Songsong Pembangunan Pedestrian, Dishub Siapkan Dokumen ANDALALIN

Bersama FLLAJ Rumuskan Skema Rekayasa Lalu Lintas

NGANJUK, PING – Pemkab Nganjuk berencana akan meneruskan pembangunan pedestrian Jalan A. Yani, Kota Nganjuk sisi timur, termasuk Taman Nyawiji.
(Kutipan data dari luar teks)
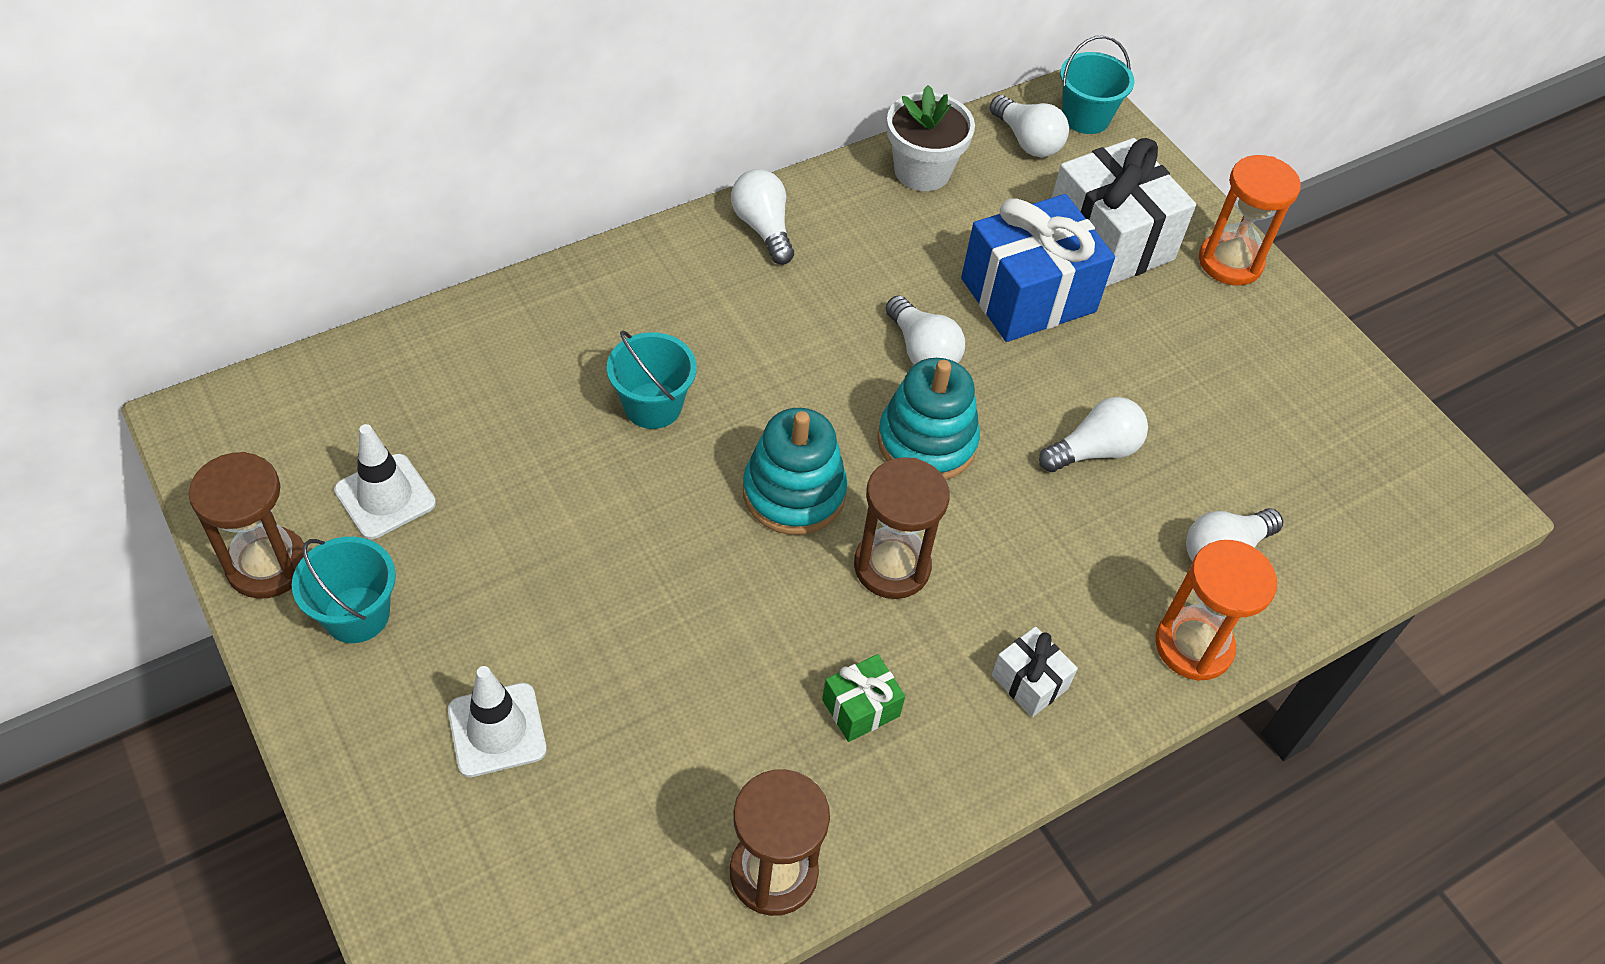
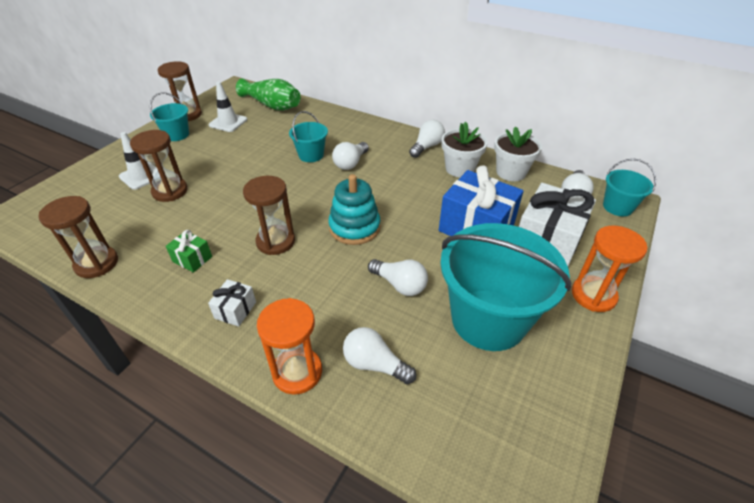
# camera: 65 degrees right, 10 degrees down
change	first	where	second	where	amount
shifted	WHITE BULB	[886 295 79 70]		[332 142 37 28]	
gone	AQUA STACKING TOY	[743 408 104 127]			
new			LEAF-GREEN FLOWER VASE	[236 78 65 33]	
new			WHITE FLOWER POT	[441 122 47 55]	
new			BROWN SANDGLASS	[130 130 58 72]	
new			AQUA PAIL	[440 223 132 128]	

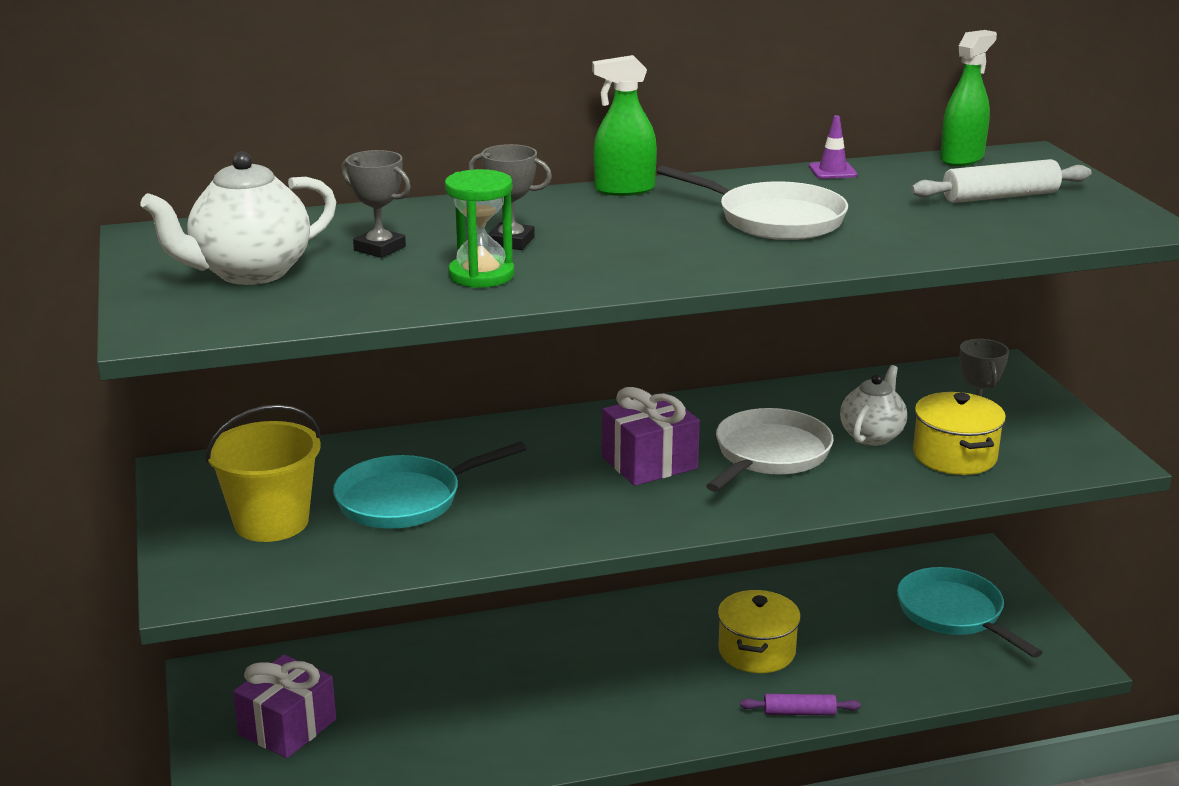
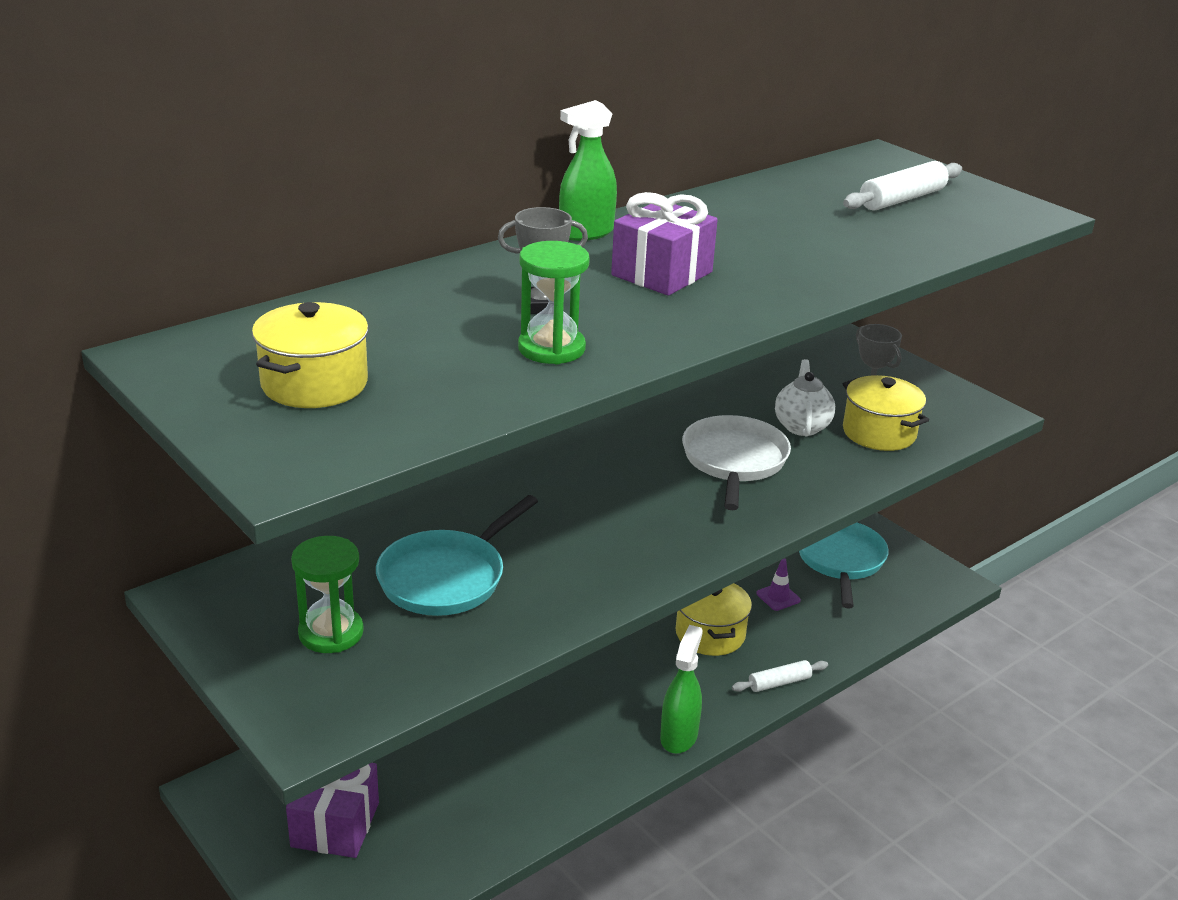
# camera: 25 degrees left, 5 degrees up
change	first	where	second	where	amount
shifted	LEAF-GREEN SPRAY BOTTLE	[940 30 57 136]		[660 625 43 129]	
shifted	VIOLET ROAD CONE	[809 115 48 64]		[756 558 45 53]	
gone	GREY TROPHY	[341 150 70 108]			
swapped	WHITE CHINA TEAPOT	[140 151 196 134]	BRIGHT YELLOW STOCKPOT	[252 302 117 106]	
gone	WHITE SKILLET	[657 166 191 74]			
shifted	VIOLET GIFT	[602 387 98 99]		[611 192 107 104]	
swapped	BRIGHT YELLOW PAIL	[205 404 116 138]	LEAF-GREEN SANDGLASS	[291 536 73 117]	
rotated	AQUA SKILLET	[897 567 145 91]		[799 522 90 87]	60 degrees clockwise
repainted	VIOLET DOUGH ROLLER	[740 694 121 21]	WHITE DOUGH ROLLER	[732 660 96 32]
Sebagai persiapannya, Dinas Perhubungan (Dishub) Kabupaten Nganjuk mengadakan rapat koordinasi (rakor) bersama Forum Lalu Lintas dan Angkutan Jalan (FLLAJ) guna membentuk dokumen Analisis Dampak Lalu Lintas (ANDALALIN), Kamis (17/06/2021).

Kepala Dishub Kabupaten Nganjuk Tri Wahju Kuntjoro menyampaikan, pembangunan pedestrian dan Taman Nyawiji kedepan akan membawa dampak di berbagai sektor. Termasuk terhadap pengaturan lalu lintas, kebiasaan masyarakat serta fungsi jalan itu sendiri. 

 

Rapat Forum Lalu Lintas dan Angkutan Jalan Kabupaten Nganjuk pada Kamis (18/6/2021) di aula Dishub

Untuk itu, diperlukan masukan dari organisasi perangkat daerah (OPD) terkait. Dan hasilnya akan digunakan sebagai bahan materi pada rapat FLLAJ berikutnya. “Setelah itu, hasilnya nanti akan kita sampaikan kepada konsultan yang akan menganalisa. Dan hasilnya itu nanti digunakan untuk membentuk dokumen ANDALALIN,” tuturnya pada acara yang berlangsung di aula Dishub Kabupaten Nganjuk itu.

“Setelah itu, dapat dianalisa dampak-dampak yang ditimbulkan dari pembangunan. Yang mungkin berakibat pada penambahan rambu-rambu, pengalihan jalur lalu lintas dan penyediaan kantong-kantong parkir. Hasil analisa tersebut akan kita gunakan dalam mengusulkan perubahan anggaran APBD nanti,” jelas Tri pada rakor yang turut didampingi Kabid Lalu Lintas Dishub Kabupaten Nganjuk, Budi Legowo beserta para staf.

Sebagai informasi, pada rakor tersebut, Dishub turut mengundang berbagai pihak terkait. Seperti Staf Ahli Bupati Nganjuk Ir. Hendro Djoko Soedarsono, M.Si. Kemudian, Kasat Lantas Polres Nganjuk AKP Marita Dyah Anggraini beserta jajarannya. Hadir pula perwakilan OPD teknis terkait, seperti dari Asisten Perekonomian dan Pembangunan, Dinas PRKPP, Dinas PUPR, Satpol PP, serta Pemerntah Kecamatan Nganjuk.

Sementara itu, Kasat Lantas Polres Nganjuk AKP Marita Dyah Anggraini menyampaikan  ada dua alternatif pengalihan lalu lintas pada proses pembangunan pedestrian dan Taman Nyawiji yang digadang-gadang akan menjadi ikon Kota Bayu ini. Karena letaknya yang berada di jantung kota, ia memaparkan perlu adanya penertiban pedagang kaki lima (PKL) di kawasan pedestrian tersebut. 

Kasatlantas Polres Nganjuk AKP Marita Dyah Anggraini sedang memaparkan materi rapat

“Kemudian, perlu adanya penertiban maupun penyediaan kantong parkir di sekitar Taman Nyawiji. Selain di Jalan A. Yani, penertiban parkir juga perlu dilakukan di sepanjang Jalan Yos Sudarso, Jalan Dermojoyo dan Jalan Merdeka. Ini untuk mengurangi kemacetan yang selama ini terjadi,” tambah polwan berkacamata itu.